Lucian · April 29, 2024, 6:11am

Apr 28 23:26:58 _hostname_ kernel: mce: [Hardware Error]: Machine check events logged
Apr 28 23:26:58 _hostname_ kernel: [Hardware Error]: System Fatal error.
Apr 28 23:26:58 _hostname_ kernel: fbcon: Taking over console
Apr 28 23:26:58 _hostname_ kernel: [Hardware Error]: CPU:4 (17:71:0) MC5_STATUS[-|UE|MiscV|AddrV|PCC|TCC|SyndV|-|-|-]: 0xbea0000000000108
Apr 28 23:26:58 _hostname_ kernel: [Hardware Error]: Error Addr: 0x0000749fedcb59ce
Apr 28 23:26:58 _hostname_ kernel: [Hardware Error]: IPID: 0x000500b000000000, Syndrome: 0x000000004d000000
Apr 28 23:26:58 _hostname_ kernel: [Hardware Error]: Execution Unit Ext. Error Code: 0
Apr 28 23:26:58 _hostname_ kernel: [Hardware Error]: cache level: RESV, tx: GEN, mem-tx: GEN

I’ll try to keep an eye on my temps, the one in mangohud does get up to 75C, but I don’t know what point is being measured.

Lucian · April 29, 2024, 6:42am

Could this be a memory issue? The address seems to suggest that but I can’t figure out what the error code means.

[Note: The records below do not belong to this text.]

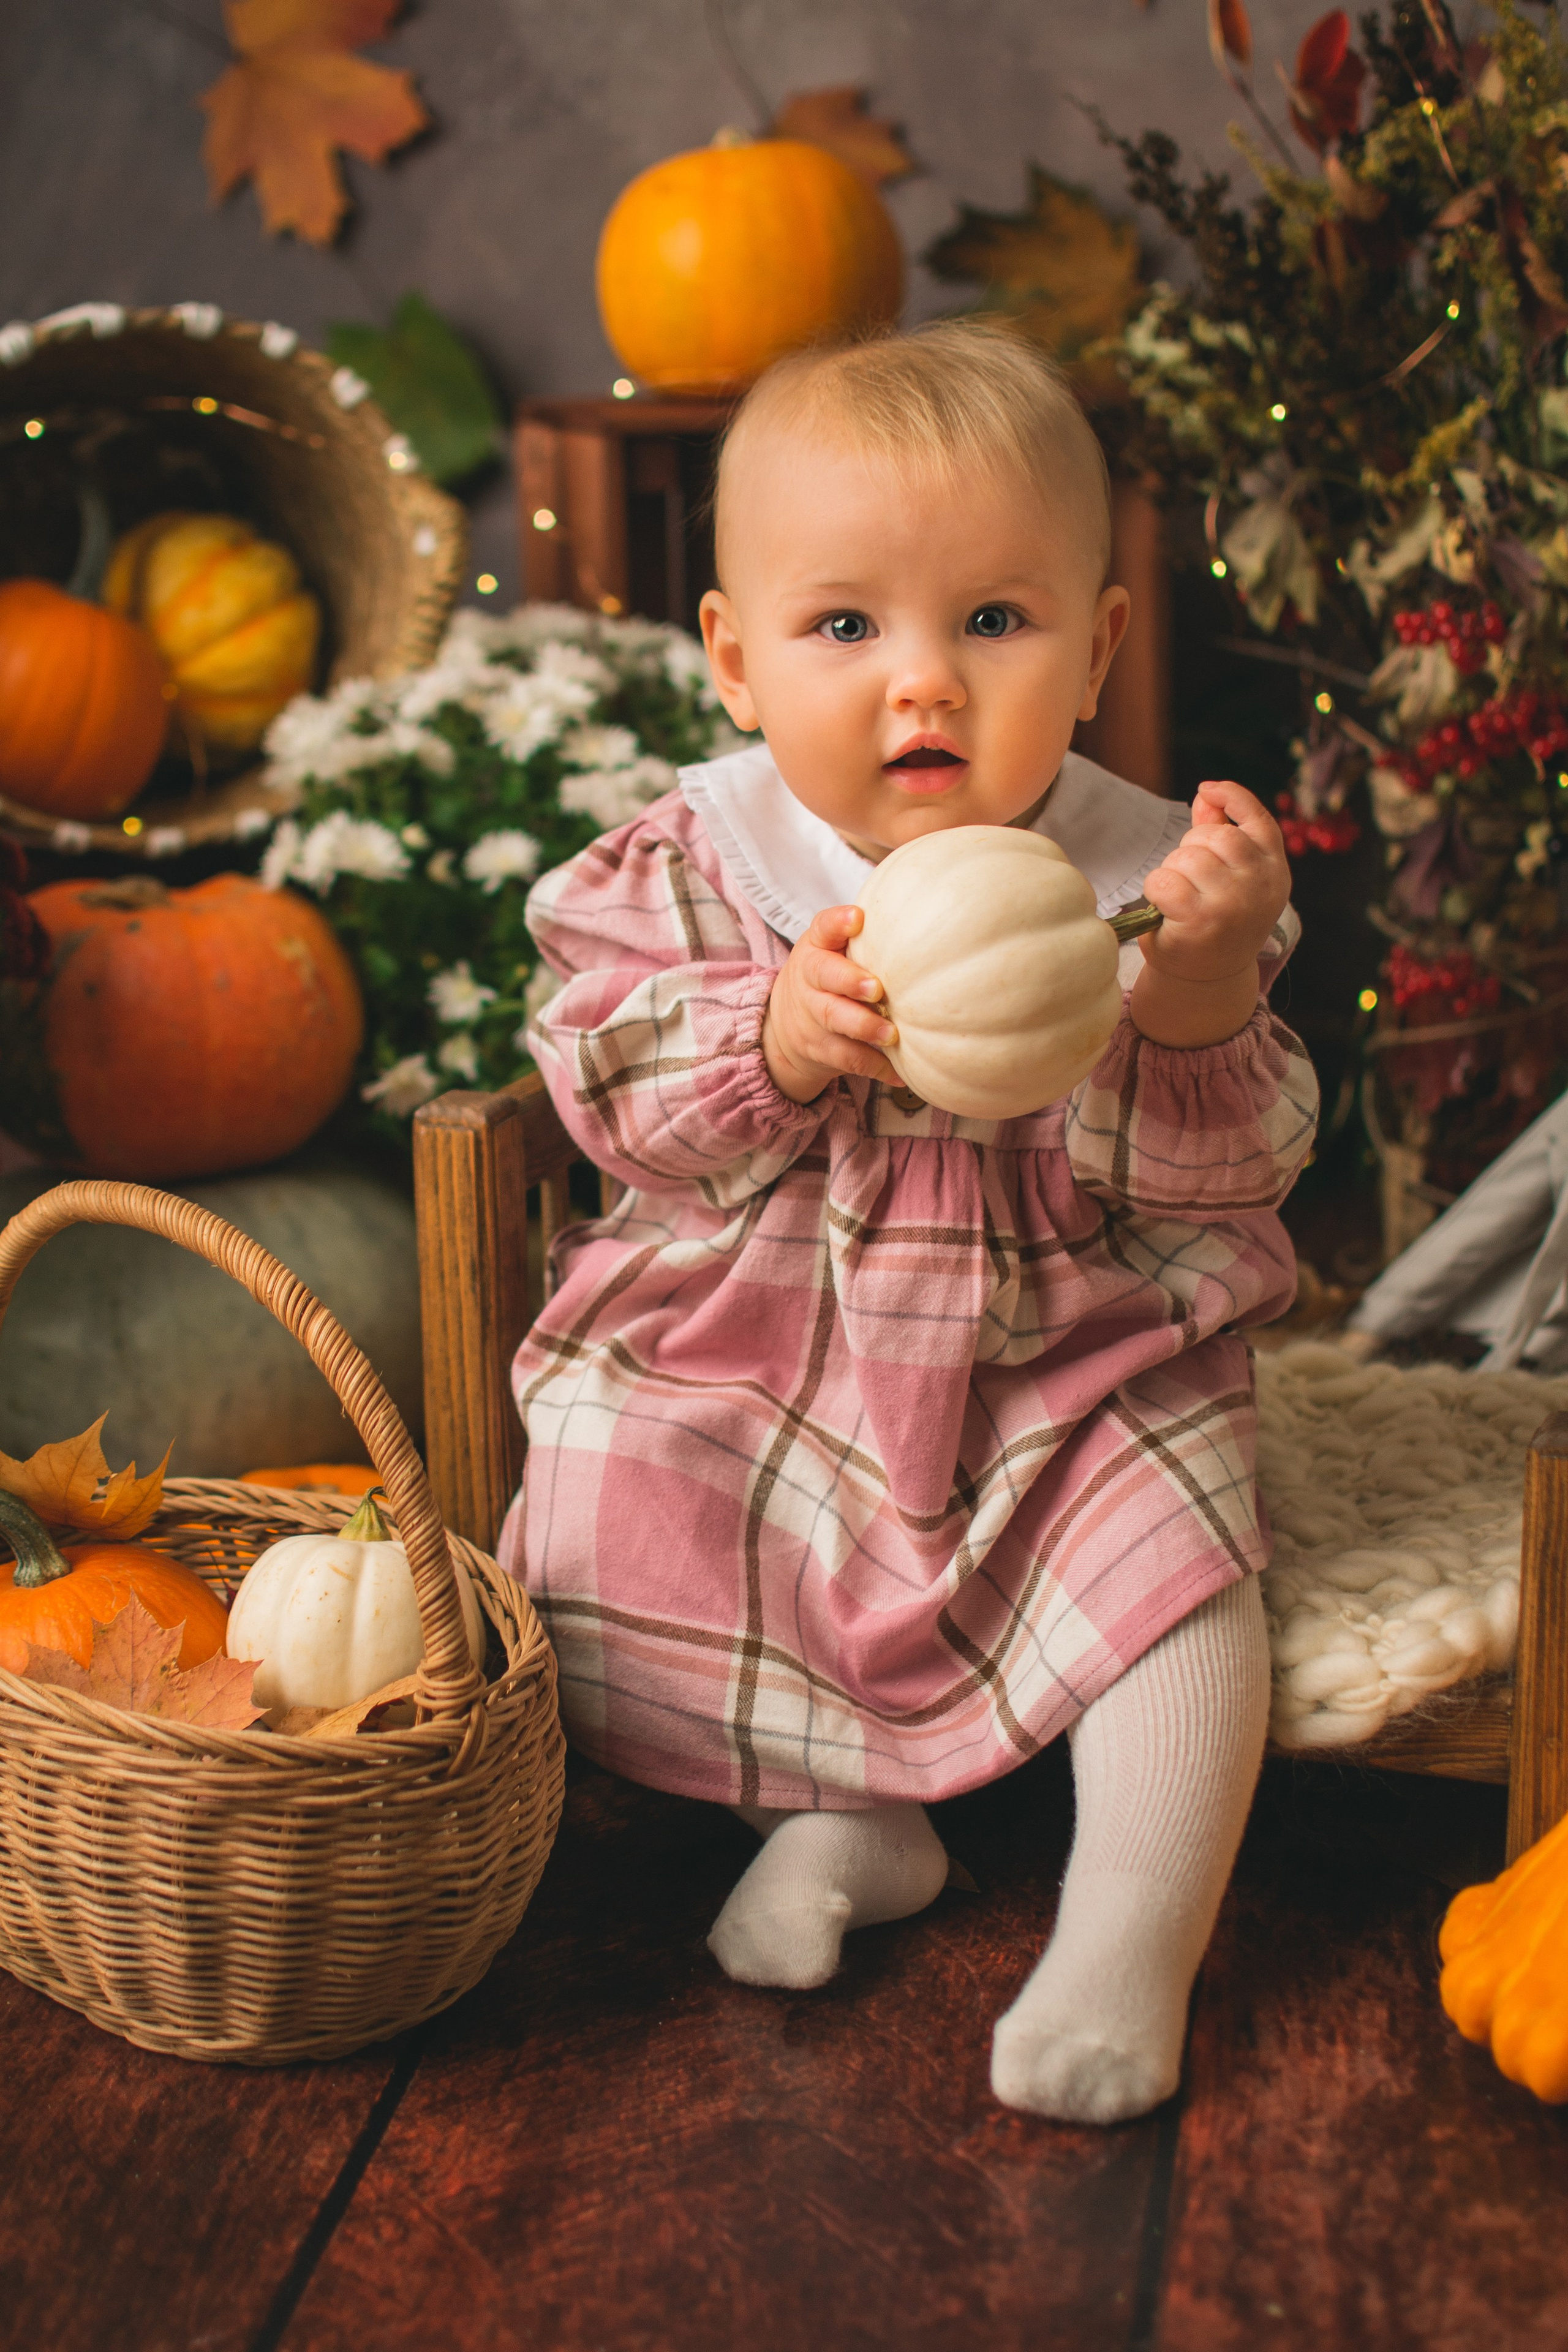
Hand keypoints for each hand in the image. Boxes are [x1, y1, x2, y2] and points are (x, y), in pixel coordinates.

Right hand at [763, 905, 899, 1102]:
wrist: (784, 1027)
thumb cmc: (828, 979)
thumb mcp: (832, 953)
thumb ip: (864, 941)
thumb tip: (925, 923)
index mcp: (816, 948)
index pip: (822, 928)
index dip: (837, 923)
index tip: (858, 918)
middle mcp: (809, 979)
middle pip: (823, 976)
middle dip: (849, 981)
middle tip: (877, 989)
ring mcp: (810, 1016)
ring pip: (833, 1019)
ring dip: (864, 1027)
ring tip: (892, 1034)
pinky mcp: (819, 1048)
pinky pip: (846, 1058)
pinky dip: (874, 1067)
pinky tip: (899, 1073)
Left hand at [1131, 780, 1290, 1047]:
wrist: (1207, 980)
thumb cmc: (1215, 922)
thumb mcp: (1229, 878)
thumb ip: (1220, 833)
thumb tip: (1207, 793)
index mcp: (1274, 872)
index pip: (1259, 821)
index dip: (1233, 798)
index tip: (1207, 788)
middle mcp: (1260, 885)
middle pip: (1214, 836)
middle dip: (1191, 850)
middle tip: (1191, 882)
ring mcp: (1233, 902)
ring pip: (1187, 856)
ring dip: (1172, 871)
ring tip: (1180, 897)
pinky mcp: (1201, 919)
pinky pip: (1165, 879)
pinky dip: (1156, 889)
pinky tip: (1165, 907)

Lucian · April 29, 2024, 7:08am

To add to the issue, the crash occurred frequently when loading a game in Dragon’s Dogma 2, and during the load screen. There wouldn’t be time for the CPU to heat up to dangerous temperatures.

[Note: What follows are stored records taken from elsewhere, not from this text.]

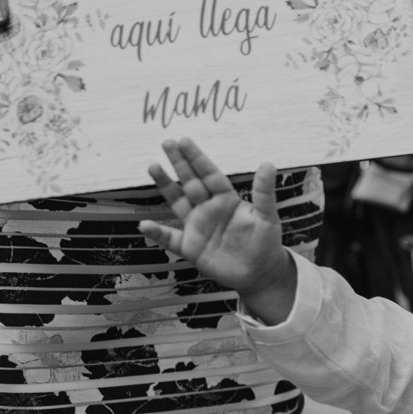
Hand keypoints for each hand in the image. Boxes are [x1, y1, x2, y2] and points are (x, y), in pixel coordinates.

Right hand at [138, 138, 293, 304]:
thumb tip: (268, 163)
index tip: (184, 140)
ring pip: (177, 202)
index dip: (197, 158)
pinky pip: (170, 239)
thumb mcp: (267, 217)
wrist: (260, 273)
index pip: (209, 174)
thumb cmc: (266, 242)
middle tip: (167, 142)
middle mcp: (209, 209)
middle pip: (190, 182)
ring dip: (165, 185)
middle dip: (179, 163)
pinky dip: (157, 233)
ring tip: (153, 166)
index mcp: (226, 199)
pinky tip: (144, 225)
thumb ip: (264, 192)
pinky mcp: (191, 248)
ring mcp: (198, 227)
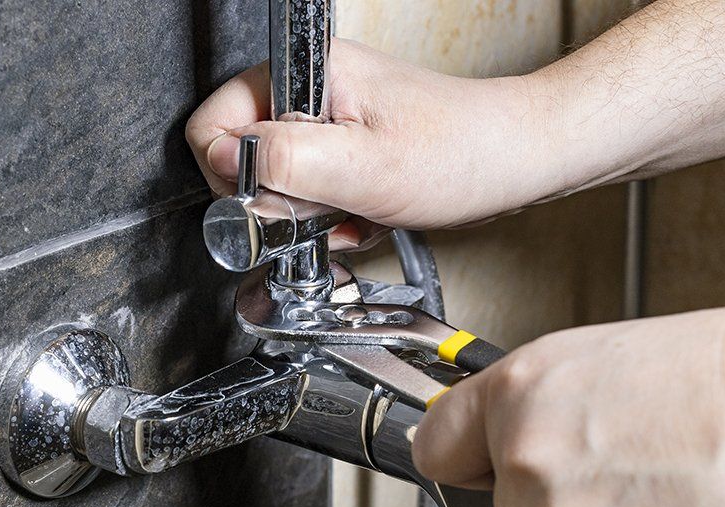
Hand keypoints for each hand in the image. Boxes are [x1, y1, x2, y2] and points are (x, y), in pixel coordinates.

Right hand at [185, 39, 561, 241]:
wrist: (512, 160)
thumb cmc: (460, 152)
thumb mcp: (364, 166)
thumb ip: (284, 161)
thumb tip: (225, 161)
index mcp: (305, 73)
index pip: (212, 126)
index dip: (235, 176)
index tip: (277, 201)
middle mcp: (309, 89)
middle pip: (239, 157)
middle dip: (279, 201)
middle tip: (326, 209)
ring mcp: (326, 117)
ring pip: (275, 181)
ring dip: (310, 214)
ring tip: (354, 211)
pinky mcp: (343, 145)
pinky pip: (309, 191)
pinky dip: (332, 215)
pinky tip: (364, 215)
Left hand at [413, 305, 724, 506]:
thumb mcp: (617, 360)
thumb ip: (550, 404)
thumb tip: (524, 432)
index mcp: (523, 390)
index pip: (438, 444)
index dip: (466, 460)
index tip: (475, 469)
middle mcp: (527, 457)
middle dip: (555, 506)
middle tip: (627, 478)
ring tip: (667, 498)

flyingcakes · April 29, 2024, 7:17am

Try monitoring the memory usage next time you reproduce the issue.

Normally, in case of memory issue, the system should slow down terribly but shouldn’t “crash” or shutdown immediately.

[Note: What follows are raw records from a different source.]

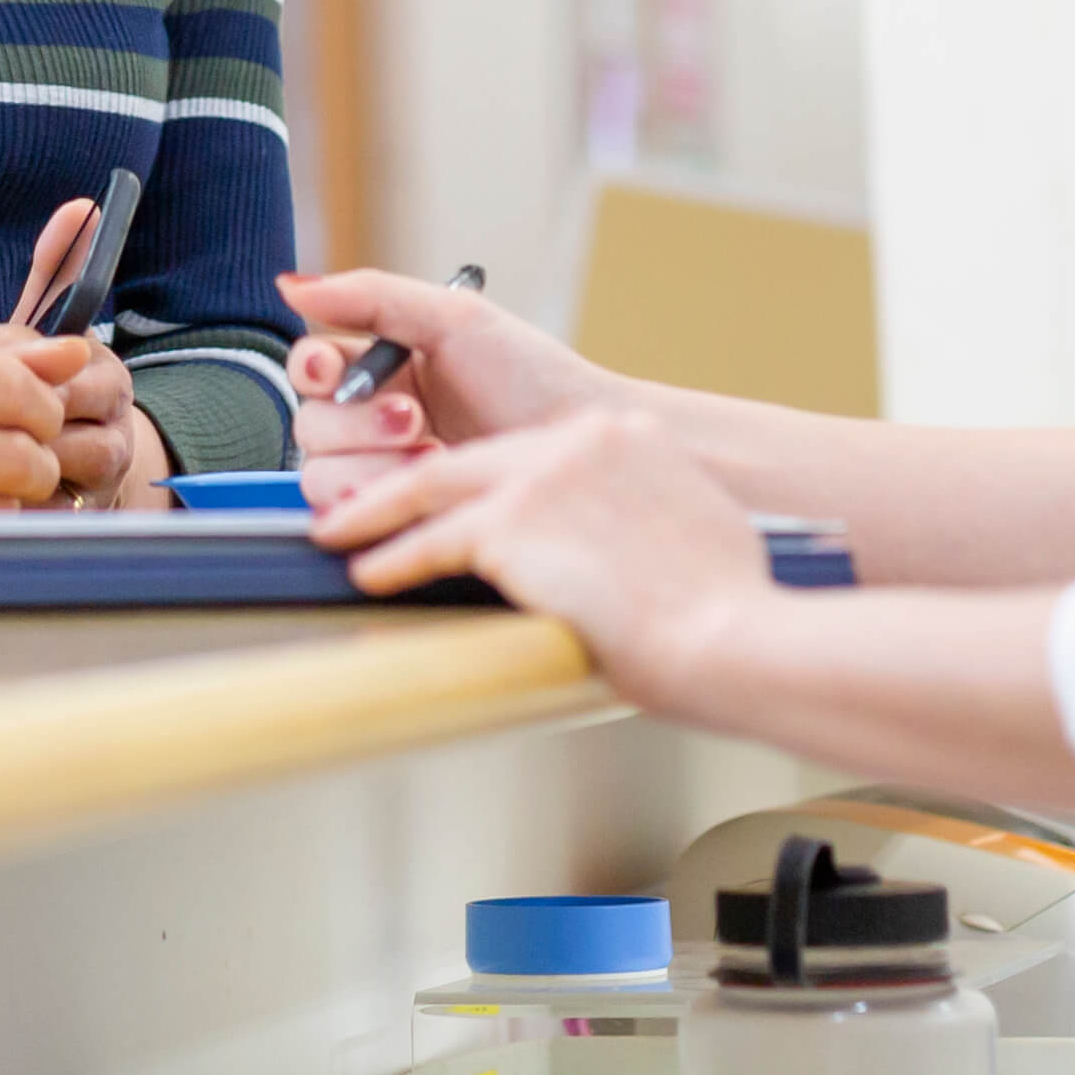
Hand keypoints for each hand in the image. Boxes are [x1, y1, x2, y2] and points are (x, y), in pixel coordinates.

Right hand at [276, 267, 609, 499]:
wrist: (580, 444)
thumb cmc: (534, 377)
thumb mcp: (455, 320)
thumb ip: (371, 296)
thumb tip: (292, 285)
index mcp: (382, 367)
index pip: (312, 366)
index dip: (312, 368)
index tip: (333, 369)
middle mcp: (375, 421)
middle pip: (310, 423)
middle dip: (358, 422)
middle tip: (415, 420)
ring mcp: (386, 473)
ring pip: (320, 473)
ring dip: (370, 463)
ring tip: (430, 454)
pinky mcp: (400, 519)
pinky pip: (350, 515)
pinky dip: (379, 499)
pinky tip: (424, 485)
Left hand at [305, 407, 773, 713]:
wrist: (731, 637)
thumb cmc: (723, 608)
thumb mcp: (692, 530)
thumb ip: (642, 517)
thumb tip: (620, 548)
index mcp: (625, 437)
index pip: (528, 450)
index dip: (481, 476)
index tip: (451, 499)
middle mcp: (579, 440)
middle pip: (468, 458)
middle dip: (408, 482)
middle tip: (368, 504)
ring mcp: (540, 476)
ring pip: (432, 488)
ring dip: (376, 514)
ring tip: (343, 534)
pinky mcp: (513, 523)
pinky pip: (432, 541)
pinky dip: (393, 558)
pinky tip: (370, 573)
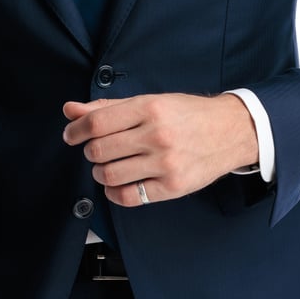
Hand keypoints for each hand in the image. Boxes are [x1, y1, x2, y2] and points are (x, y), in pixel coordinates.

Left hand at [62, 93, 258, 206]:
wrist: (229, 130)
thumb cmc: (185, 113)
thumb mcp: (149, 101)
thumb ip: (108, 107)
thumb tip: (70, 110)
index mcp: (149, 108)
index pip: (97, 122)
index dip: (76, 130)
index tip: (71, 135)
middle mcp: (157, 135)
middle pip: (100, 150)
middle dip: (89, 151)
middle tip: (94, 149)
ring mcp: (166, 163)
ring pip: (110, 175)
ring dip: (99, 172)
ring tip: (106, 166)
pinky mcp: (173, 187)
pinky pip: (130, 197)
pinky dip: (114, 192)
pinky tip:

Lucian · April 29, 2024, 7:29am

Would it result in a shutdown if a memory stick came loose? I gave them a little push and haven’t had issues since, but I need more time to confirm it.

flyingcakes · April 29, 2024, 7:38am

I don’t think so. It can cause other problems, but a shutdown isn’t one of them afaik.

Since you mention this happens only during CPU intensive tasks, can you confirm that the power supply you’re using (PSU) is capable enough and is working fine? A faulty PSU can have issues similar to the ones you listed, i.e. when system needs more power it fails.

In case you added new hardware recently to the system (like a new graphics card) that needs extra power and might be overshooting what the PSU can support.

Lucian · April 29, 2024, 7:59am

It’s occurring during gaming, so a situation where all resources are being used. I have not modified my system recently, last upgrade was a year or two ago (New RAM sticks) and the PC was built in 2020. The PSU is only 500W but this issue started just a few days ago.

Lucian · April 29, 2024, 8:33am

I double checked to make sure my RAM is seated properly, and memtest only gave a single bad result. Hopefully that solves my issues, the only other thing i can think of is a bad connection to the gpu. Mine is connected via a ribbon cable.